Saturday, November 19, 2011

Linguine alle vongole

This is a longtime favorite of ours, and we use a Food & Wine magazine recipe from 1996. Dan made it this week, and it was a treat: Littleneck clams in a sauce of their own briny juices, white wine, garlic, lemon juice, olive oil, parsley and a judicious dash of red pepper flakes, commingling perfectly with long strands of linguine.The almost fully cooked pasta is tossed in with the sauce for the final few minutes to absorb all those flavors. It's an essential Italian pasta technique. I'm thankful I live near the sea, because the clams—vongole in Italian—absolutely, positively must be fresh! "No canned clams" is right up there with "no wire hangers!" Serve with a crusty piece of garlic bread and a nice Italian vino bianco and it's pazzesco buona (crazy good!) One thing we DON'T serve it with: cheese. Seafood and cheese is vietato (forbidden) in Italy—as my brother David found out when he ordered his seafood pizza at Lo Guarracino restaurant in Positano; that's his ’za on the right in the photo below. Looks like the wine pitcher needs refilling!
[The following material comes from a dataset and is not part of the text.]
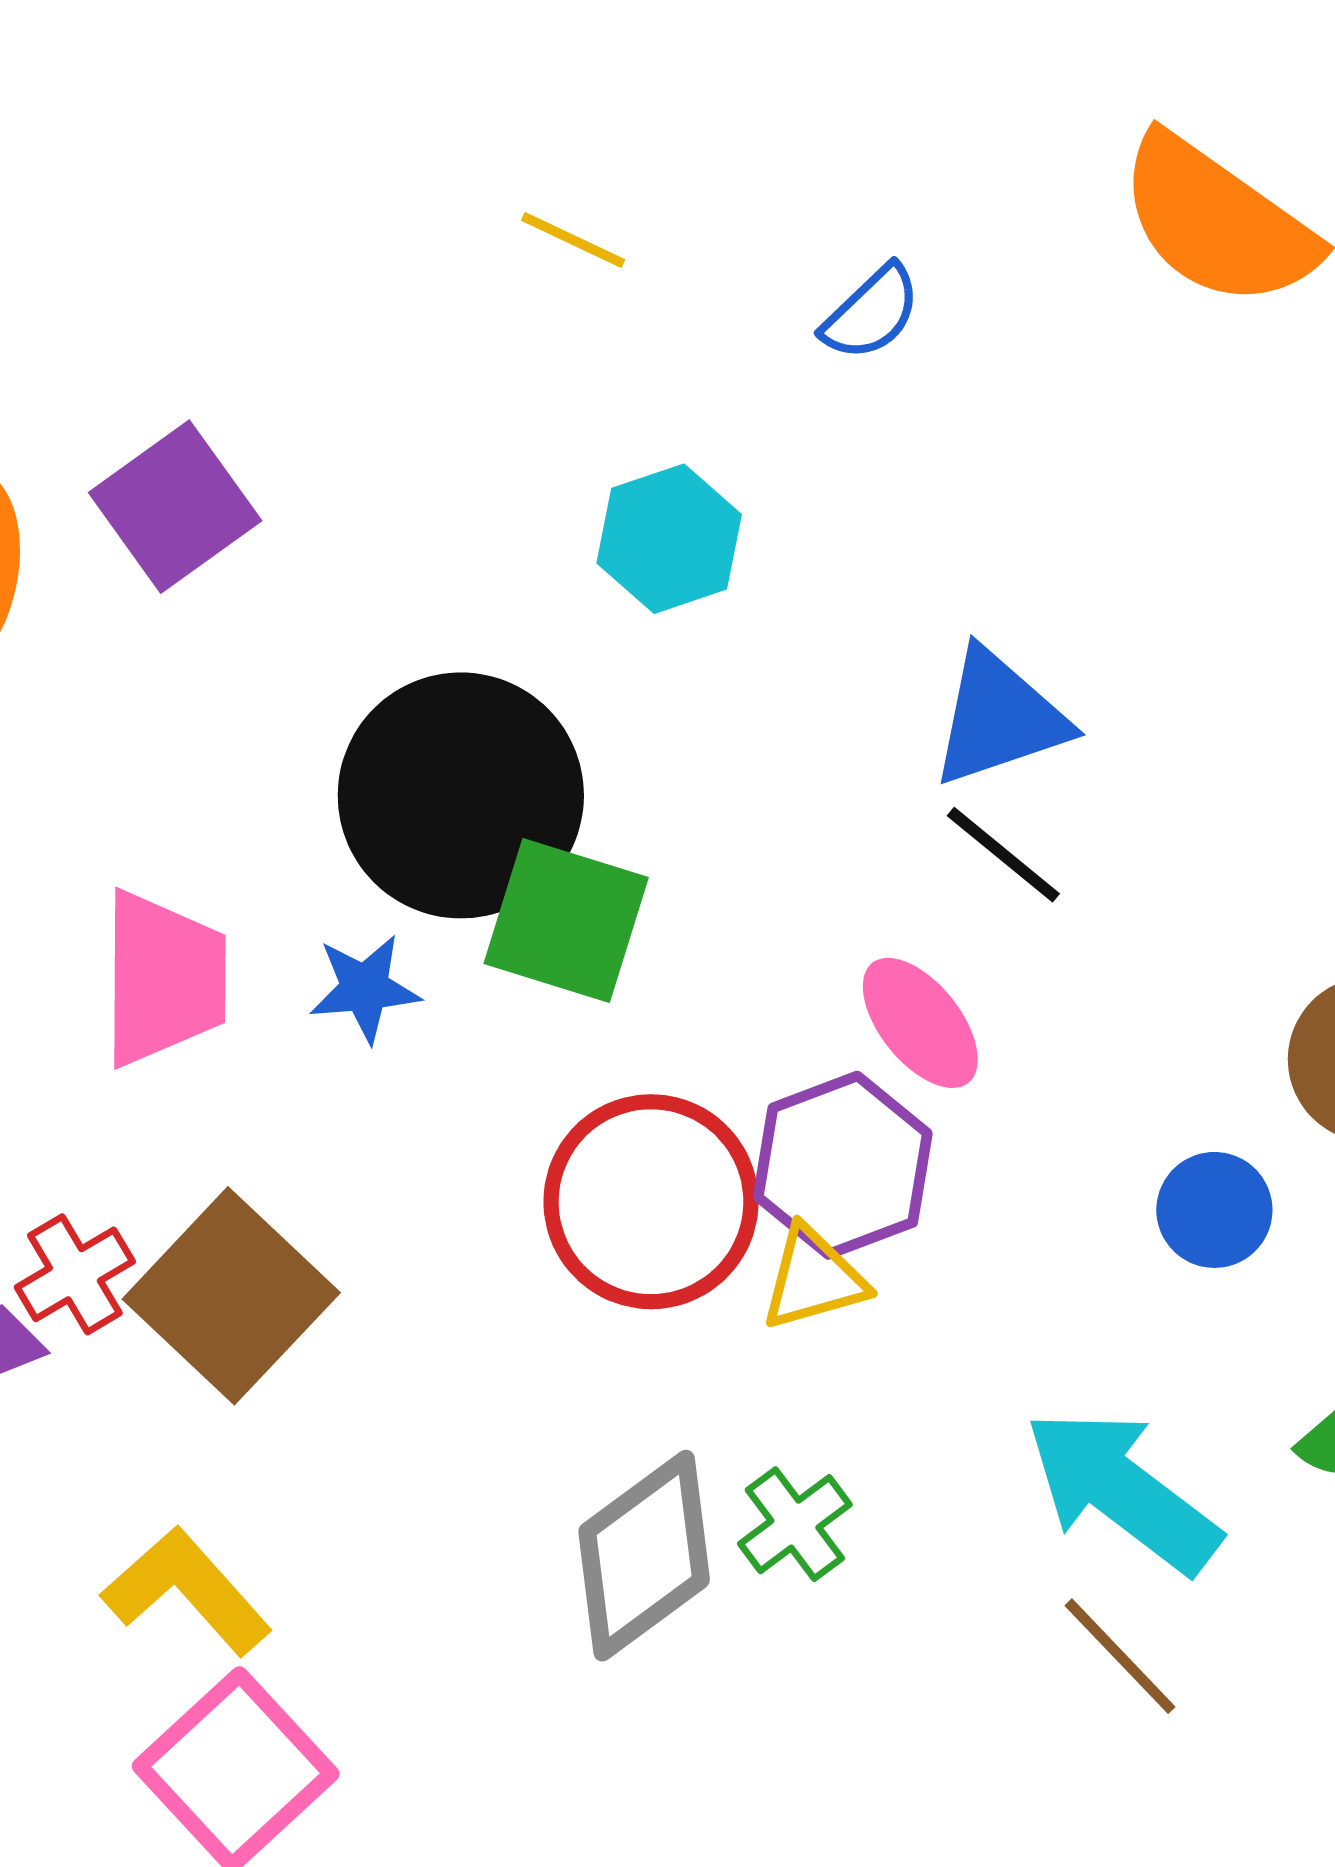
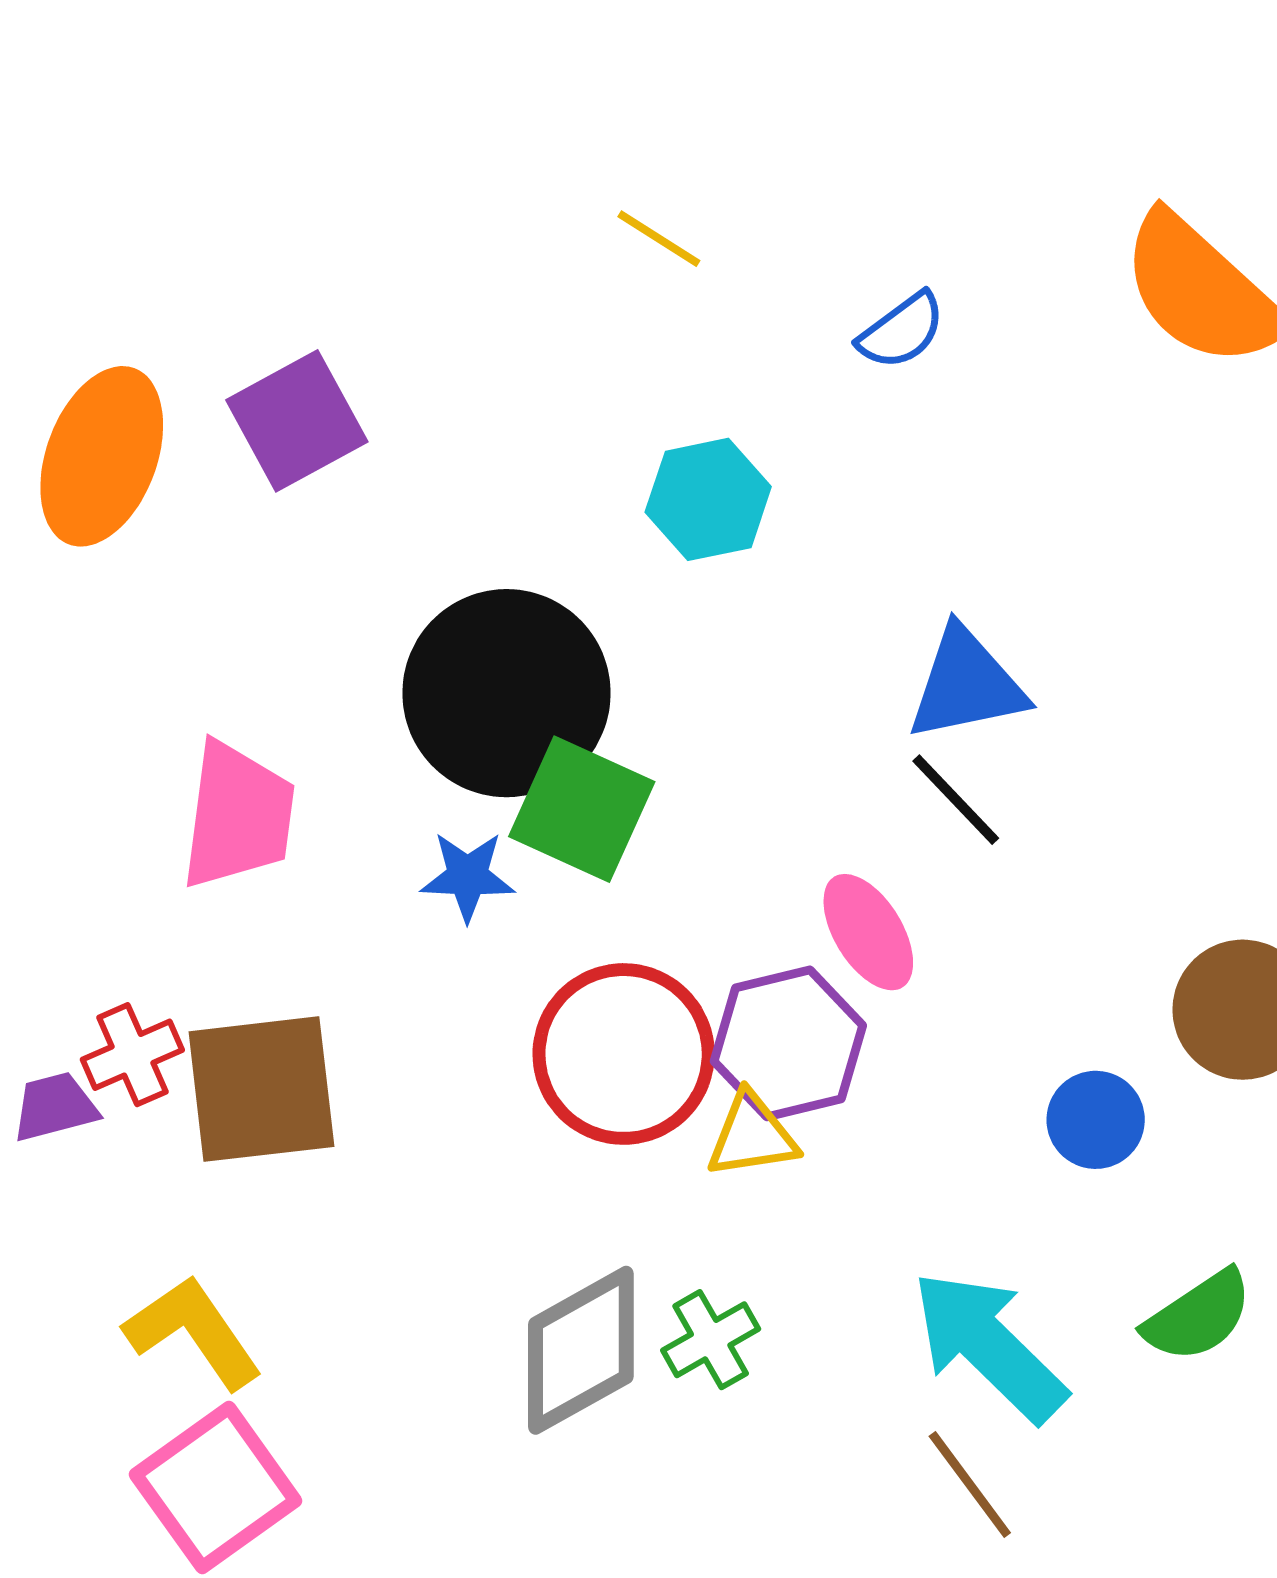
blue star: (365, 988) -> (468, 876), moved
brown square: (231, 1296) -> (261, 1089), turned 33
Back to the linguine and clams: For wine, we bought a 2009 Falanghina by Terredora DiPaolo at Henry's Market Wine Cellar in Beverly. This was was yummy from opening to finish. The wine comes from the Campania region of Italy, which includes Naples and the Amalfi Coast, and is an excellent alternative for white wine lovers who want to go beyond chardonnay or pinot grigio. During our trip in Italy we tried some Greco di Tufo, also a very nice white from Campania, but haven't been able to find it near our home ... yet. Meanwhile, this Falanghina will do!